- **元の文章**
ついでに言うと 「化学療法による卵巣毒性」により間接的にホルモン療法にもなります。
「ホルモン治療はその後で問題ないという事でしょうか?」
⇒上術した通りです。
「抗がん剤やっている間に転移してしまうことはないのかと心配」
⇒無駄な心配です。
抗癌剤中に再発というのは殆どありません。
質問者様から 【質問3】
以前、上記の質問でお世話になった者です。
その節は安心できるお返事を頂き、大変感謝しております。
その後、AC療法を無事に4回やり遂げる事ができ、先週からウィークリーパクリタキセルを行っております。
2回終わりました。
そこで、腫瘍マーカーと肝機能について質問がありまして、何度も申し訳ないのですが、またこちらに来させて頂きました。
AC療法開始の1月から1ヶ月おきに腫瘍マーカーをはかっています。
CA15-3が5.9→6.8→8.7
CEAが0.9→0.8→0.8
CA15-3が少しずつ上がっているのが気になります。
先生の他の方への回答で術後の数値が基準になると言うのを見たのですが、手術直後の数値
は結果をもらっていないのでありません。
最初の数値で抗がん剤初回前の数値です。
他の数値は
ALP 97→102→101→119→124→(パクリタキセル1回投与後)118
総淡白 6.5→6.3→6.1→6.4→6.4→(パクリタキセル1回投与後)6.6
アルブミン 4.2→4.2→4.0→4.3→4.2→(パクリタキセル1回投与後)4.4
AST 16→20→20→22→27→(パクリタキセル1回投与後)50
ALT 16→24→19→22→24→(パクリタキセル1回投与後)63
LDH 156→145→163→195→199→(パクリタキセル1回投与後)228
ビリルビン 0.6→0.5→0.4→0.4→0.5→(パクリタキセル1回投与後)0.5
カルシウム 8.9→8.9→8.9
→9.4→9.2→(パクリタキセル1回投与後)9.4
(あまり関係ない数値でしたら申し訳ありません)

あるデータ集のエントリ
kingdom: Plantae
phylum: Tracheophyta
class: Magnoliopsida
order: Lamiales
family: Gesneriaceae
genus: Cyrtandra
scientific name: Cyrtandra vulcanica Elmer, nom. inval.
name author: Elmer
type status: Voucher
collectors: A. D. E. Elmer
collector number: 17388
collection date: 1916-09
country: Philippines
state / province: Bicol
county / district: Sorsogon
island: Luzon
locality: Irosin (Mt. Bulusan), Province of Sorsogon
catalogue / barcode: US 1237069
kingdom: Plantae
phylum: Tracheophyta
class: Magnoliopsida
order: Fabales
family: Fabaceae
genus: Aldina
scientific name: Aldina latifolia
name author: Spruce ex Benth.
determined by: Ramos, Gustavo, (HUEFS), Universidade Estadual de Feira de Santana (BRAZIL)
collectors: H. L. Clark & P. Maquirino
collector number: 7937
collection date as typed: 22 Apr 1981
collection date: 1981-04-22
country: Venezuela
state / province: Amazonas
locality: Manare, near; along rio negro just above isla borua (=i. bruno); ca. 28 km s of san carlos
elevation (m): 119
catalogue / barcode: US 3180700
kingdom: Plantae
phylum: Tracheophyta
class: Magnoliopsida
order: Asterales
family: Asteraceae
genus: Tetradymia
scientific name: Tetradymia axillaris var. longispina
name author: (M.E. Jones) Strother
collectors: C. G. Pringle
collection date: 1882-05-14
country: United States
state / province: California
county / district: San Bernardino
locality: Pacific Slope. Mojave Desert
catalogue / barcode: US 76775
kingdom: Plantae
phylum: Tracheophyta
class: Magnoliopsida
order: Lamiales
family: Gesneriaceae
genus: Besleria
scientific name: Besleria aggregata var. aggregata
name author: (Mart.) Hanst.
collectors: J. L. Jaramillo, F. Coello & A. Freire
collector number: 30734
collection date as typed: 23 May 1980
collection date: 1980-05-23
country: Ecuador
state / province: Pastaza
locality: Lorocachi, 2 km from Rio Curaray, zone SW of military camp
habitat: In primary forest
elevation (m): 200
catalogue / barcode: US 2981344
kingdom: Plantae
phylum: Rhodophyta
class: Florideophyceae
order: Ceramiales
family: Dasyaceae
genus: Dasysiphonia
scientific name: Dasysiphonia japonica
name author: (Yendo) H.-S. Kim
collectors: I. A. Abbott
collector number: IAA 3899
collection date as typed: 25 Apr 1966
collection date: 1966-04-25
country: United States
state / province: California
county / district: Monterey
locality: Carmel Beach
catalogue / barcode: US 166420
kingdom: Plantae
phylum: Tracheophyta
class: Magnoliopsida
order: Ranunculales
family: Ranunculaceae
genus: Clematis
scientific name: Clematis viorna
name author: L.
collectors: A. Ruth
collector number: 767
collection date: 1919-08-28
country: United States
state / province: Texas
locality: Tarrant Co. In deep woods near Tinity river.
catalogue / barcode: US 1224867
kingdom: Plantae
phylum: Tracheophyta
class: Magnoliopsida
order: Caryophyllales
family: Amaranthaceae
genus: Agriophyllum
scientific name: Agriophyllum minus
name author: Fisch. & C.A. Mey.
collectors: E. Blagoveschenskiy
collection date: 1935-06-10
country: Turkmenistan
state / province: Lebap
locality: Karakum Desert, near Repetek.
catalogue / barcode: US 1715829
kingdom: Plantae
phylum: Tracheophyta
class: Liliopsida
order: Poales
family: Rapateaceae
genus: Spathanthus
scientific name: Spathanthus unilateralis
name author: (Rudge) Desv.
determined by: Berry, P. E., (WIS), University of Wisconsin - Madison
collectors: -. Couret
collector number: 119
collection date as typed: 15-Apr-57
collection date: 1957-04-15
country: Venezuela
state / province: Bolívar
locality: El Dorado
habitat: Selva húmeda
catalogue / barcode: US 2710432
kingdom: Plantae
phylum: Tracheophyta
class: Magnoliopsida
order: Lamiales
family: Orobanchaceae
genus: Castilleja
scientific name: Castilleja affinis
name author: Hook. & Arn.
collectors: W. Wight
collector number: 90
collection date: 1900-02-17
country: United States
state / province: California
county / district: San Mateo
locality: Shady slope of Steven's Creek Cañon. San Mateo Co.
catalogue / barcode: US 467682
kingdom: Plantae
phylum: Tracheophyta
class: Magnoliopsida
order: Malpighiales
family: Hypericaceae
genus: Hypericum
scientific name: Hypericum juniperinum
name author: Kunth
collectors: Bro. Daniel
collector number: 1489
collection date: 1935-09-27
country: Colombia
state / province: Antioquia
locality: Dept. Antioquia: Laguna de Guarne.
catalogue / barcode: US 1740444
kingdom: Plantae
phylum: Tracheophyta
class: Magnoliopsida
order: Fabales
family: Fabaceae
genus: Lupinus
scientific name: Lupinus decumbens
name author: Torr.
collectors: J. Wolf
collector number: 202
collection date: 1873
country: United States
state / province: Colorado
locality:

- **やること**
(a) 抗がん剤治療の相談文について、次の問いに答えてください。
(i) 質問者は、AC療法を何回やり終えましたか。
(ii) ASTの数値は、パクリタキセルを1回投与したあと、いくつになりましたか。
(iii) 抗がん剤の治療中に再発することについて、回答ではどう書かれていますか。
(b) 抗がん剤治療の相談文を、最後の一文のあとから続けて書いてください。
これらのエントリは、別のところから持ってきたものです。

- **回答**
(a)
(i) 4回
(ii) 50
(iii) 抗がん剤の治療中に再発することは、ほとんどありません。

(b)
以前のお返事に、術後その様な期間での転移は考えられない事と化学療法中の転移はありえない事を仰って頂き安心していたところですが、数値が上がってくるとやはり不安でたまらなくなってきてしまいます。
転移による上昇ではないとすれば、この時期のこの上昇は何を意味するのでしょうか?
転移ではなくても、上昇すると言うことは、AC療法は効かなかったということでしょうか?
再発する可能性が高くなるということはないのでしょうか?
併せてALPやLDHの上昇もみられているので、それも気になります。
他の数値でも注意深く見ておかなければいけないものはありますか?
また、あればどのような理由からでしょうか?
CA15-3の上昇が無ければ気にならないのですが、CA15-3の上昇があるだけで色々な数値の上昇が気になってしまいます。
今は大きな自覚症状はありません。
主治医は「再発だとしても早期にわかったからと言って、初発と違い根治ができない。
自覚症状があればそれに対し対処的に治療していくだけなので、自覚症状が無い今は検査をする
タイミングでもないし、まだ抗がん剤が残っているし、放射線治療とホルモン治療と続くのだから、今は心配しなくてもいいです。」と言われました。
やはり、そうなのでしょうか?
そして、ASTとALTがパクリタキセル1回で急に上がりました。
LDHも上がりましたがこれは
ACの最後の投与の数値で一気に上がってるので、そのタイミングも気になります。
ネオファーゲンを処方されましたが、次回、来週の採血でまた上がっていれば休薬となります。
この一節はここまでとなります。